Fittings are needed whenever you want to attach, adapt or adjust piping or tubing in HPLC systems. Fittings have two primary functions: They prevent liquid or gas from leaking out of the flow path and they hold tubing in place against opposing pressure. Chromatography supplies and accessories like fittings, tubes etc. have a big impact on the performance – so take your time to identify the correct type of fitting you need for your application.

What are fittings?

A fitting is a system that consists of a nut and a ferrule. In one-piece fitting systems, the nut and ferrule come as a single piece. The nut provides the driving force that causes the ferrule to seal. One important feature of nuts is the threaded portion, which allows nuts to mate with the receiving ports. Most nuts have external threads (threads are on the outside of the nut). 

Thread call-out 

The so called „thread call-out“ describes the thread on a fitting and shows two numbers. The first number refers to the diameter of the thread and the second number tells how many threads per inch you find on the nut. In high pressure applications, 10-32 threaded nuts are very common: denser threads mean more threads to “share the load“.  

Different types of fittings

Various kinds of fittings are used in laboratory systems: flanged and flangeless, metallic and non-metallic, high-pressure and low-pressure, flat-bottomed and coned, internal and external or wrench-tightened and finger-tightened.

One main characteristic of nuts is their head-geometry. To tighten hex head and wrench flat nuts you need to use a wrench. Fingertight fittings feature a knurled head or wings – you can easily tighten those fittings using no other tool than your fingers. 

Flanged fittings are often used in low-pressure applications. Most low-pressure receiving ports do not have a coned or “tapered” internal surface and require fittings that make a seal on the flat-bottom feature. Therefore, the flow path tubing is flared out at the end. However, in a flangeless connection, typically a separate fitting and an external compression ferrule are used. 

Which fitting to use in your system

To choose the best fitting for your application, first consider what the fitting is supposed to do and how the fitting will be used. Do you need it to hold high or low pressure? Do you plan to connect a piece of tubing to a receiving port and rarely take it out or do you want to use the tubing in multiple locations? Here, the material of the fitting needs to be considered. 

A number of parameters come into play when you decide which ferrule to use. Factors such as threads of the receiving port, the size and type of tubing used, the material from which the port is made and the amount of pressure expected need to be considered. Also, the head geometry (e. g. knurled, hexagonal, square or winged) and the threaded portion (which allows nuts to mate with their receiving ports) are relevant. Another aspect is the overall length of the nut: long nuts are ideal for use in angled ports to increase the gap between adjacent fittings.
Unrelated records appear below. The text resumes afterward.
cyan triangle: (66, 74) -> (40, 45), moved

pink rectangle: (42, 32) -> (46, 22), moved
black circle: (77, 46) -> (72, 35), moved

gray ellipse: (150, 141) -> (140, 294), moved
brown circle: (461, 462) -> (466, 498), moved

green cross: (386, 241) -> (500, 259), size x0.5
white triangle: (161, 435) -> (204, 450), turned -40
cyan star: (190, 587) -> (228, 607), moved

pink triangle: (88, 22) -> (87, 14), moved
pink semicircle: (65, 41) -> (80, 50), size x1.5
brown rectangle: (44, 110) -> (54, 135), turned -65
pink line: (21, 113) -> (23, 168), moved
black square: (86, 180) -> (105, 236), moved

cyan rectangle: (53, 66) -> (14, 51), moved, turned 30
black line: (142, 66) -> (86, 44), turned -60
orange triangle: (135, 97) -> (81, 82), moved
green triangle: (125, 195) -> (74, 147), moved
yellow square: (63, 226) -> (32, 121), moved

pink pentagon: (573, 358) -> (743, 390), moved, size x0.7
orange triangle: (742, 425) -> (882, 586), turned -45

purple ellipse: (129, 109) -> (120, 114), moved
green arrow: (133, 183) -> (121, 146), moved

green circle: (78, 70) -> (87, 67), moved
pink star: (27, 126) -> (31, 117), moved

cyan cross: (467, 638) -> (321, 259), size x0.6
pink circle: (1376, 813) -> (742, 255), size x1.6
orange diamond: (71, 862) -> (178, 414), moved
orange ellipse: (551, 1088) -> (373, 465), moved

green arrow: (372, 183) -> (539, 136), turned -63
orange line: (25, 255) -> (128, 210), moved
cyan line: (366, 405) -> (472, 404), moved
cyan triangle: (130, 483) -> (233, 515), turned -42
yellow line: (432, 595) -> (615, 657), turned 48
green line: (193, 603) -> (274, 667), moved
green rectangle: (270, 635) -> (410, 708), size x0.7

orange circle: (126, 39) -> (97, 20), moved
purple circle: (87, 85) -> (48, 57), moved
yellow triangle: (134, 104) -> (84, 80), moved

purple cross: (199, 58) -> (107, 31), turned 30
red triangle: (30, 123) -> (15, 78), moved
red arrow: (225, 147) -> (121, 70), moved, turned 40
Plastic or metallic fittings

Plastic fittings: You can use a plastic fitting with nearly any type of tubing. Just make sure the fitting will hold more than the pressure you expect with your application and your tubing is suited for the style of connection you want to make (e. g. external compression, internal expansion, etc.). Polymer fittings offer superior chemical compatibility and can hold to most required pressures. A wide variety of polymer fittings is available. Polymer fittings are reusable. If you want to use the tubing in multiple locations, or if you expect to make frequent connections with the fitting, a polymer fitting suits your needs perfectly.

Commonly used polymers are PEEK, PP, PCTFE or Delrin.

Metallic fittings: For UHPLC or other super high pressure applications, most analysts prefer metallic nuts and ferrules or other specialized fittings designed for high pressures. Metallic fittings should not be used on plastic tubing. When a metallic fitting crimps down on plastic tubing, it firmly squeezes the tubing wall and can cause severe damage. If you plan to connect a piece of tubing to a receiving port and rarely take it out, a stainless steel fitting might be a good option for you.